Unified Framework for Charge-Spin Interconversion in Spin-Orbit Materials

TL;DR

This paper introduces a unified physical model for charge-spin interconversion in spin-orbit materials, linking experimental data across various materials through a simple inverse relationship involving the density of states.

Contribution

It provides a unifying framework that explains charge-spin conversion efficiency based on density of states and introduces scaling laws for spin-orbit torque efficiency.

Findings

Experimental data follow the inverse relationship predicted by the model.

The model's figure-of-merits align well with diverse experimental results.
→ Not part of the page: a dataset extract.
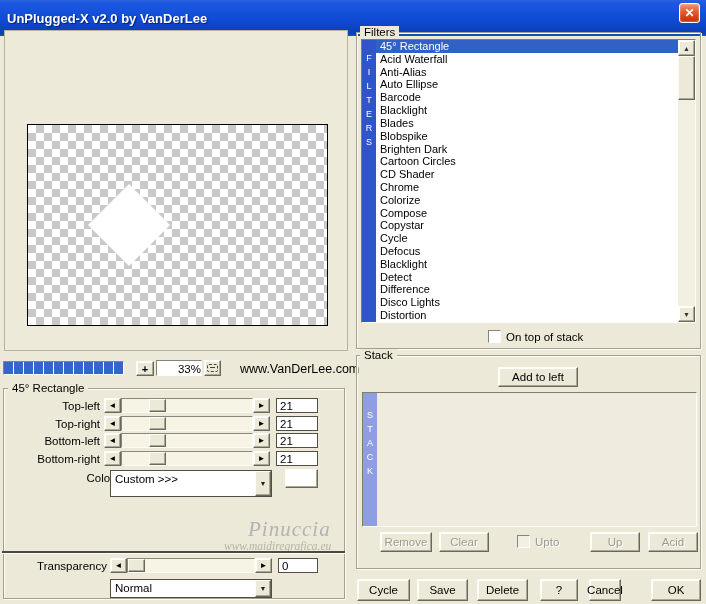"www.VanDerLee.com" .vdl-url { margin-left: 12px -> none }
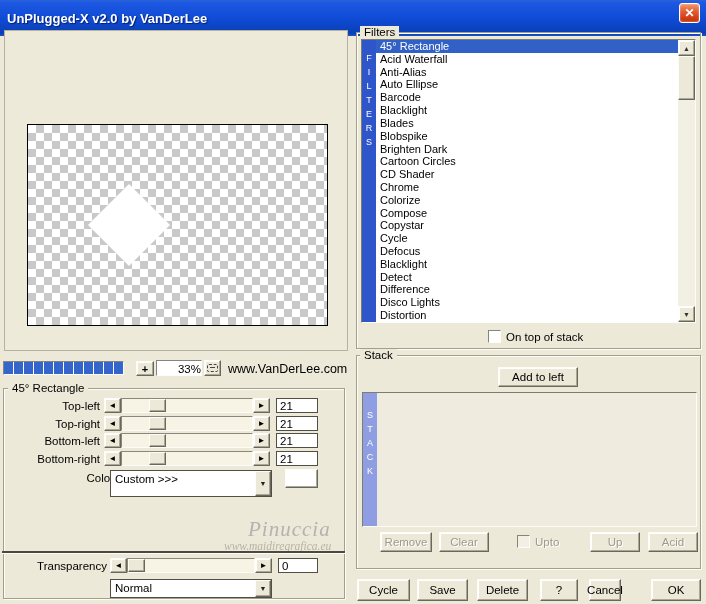"Cancel" button.btn3d { width: 32px -> 50px }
A scaling law for SOT efficiency with carrier concentration is identified.

Abstract

Materials with spin-orbit coupling are of great interest for various spintronics applications due to the efficient electrical generation and detection of spin-polarized electrons. Over the past decade, many materials have been studied, including topological insulators, transition metals, Kondo insulators, semimetals, semiconductors, and oxides; however, there is no unifying physical framework for understanding the physics and therefore designing a material system and devices with the desired properties. We present a model that binds together the experimental data observed on the wide variety of materials in a unified manner. We show that in a material with a given spin-momentum locking, the density of states plays a crucial role in determining the charge-spin interconversion efficiency, and a simple inverse relationship can be obtained. Remarkably, experimental data obtained over the last decade on many different materials closely follow such an inverse relationship. We further deduce two figure-of-merits of great current interest: the spin-orbit torque (SOT) efficiency (for the direct effect) and the inverse Rashba-Edelstein effect length (for the inverse effect), which statistically show good agreement with the existing experimental data on wide varieties of materials. Especially, we identify a scaling law for the SOT efficiency with respect to the carrier concentration in the sample, which agrees with existing data. Such an agreement is intriguing since our transport model includes only Fermi surface contributions and fundamentally different from the conventional views of the SOT efficiency that includes contributions from all the occupied states.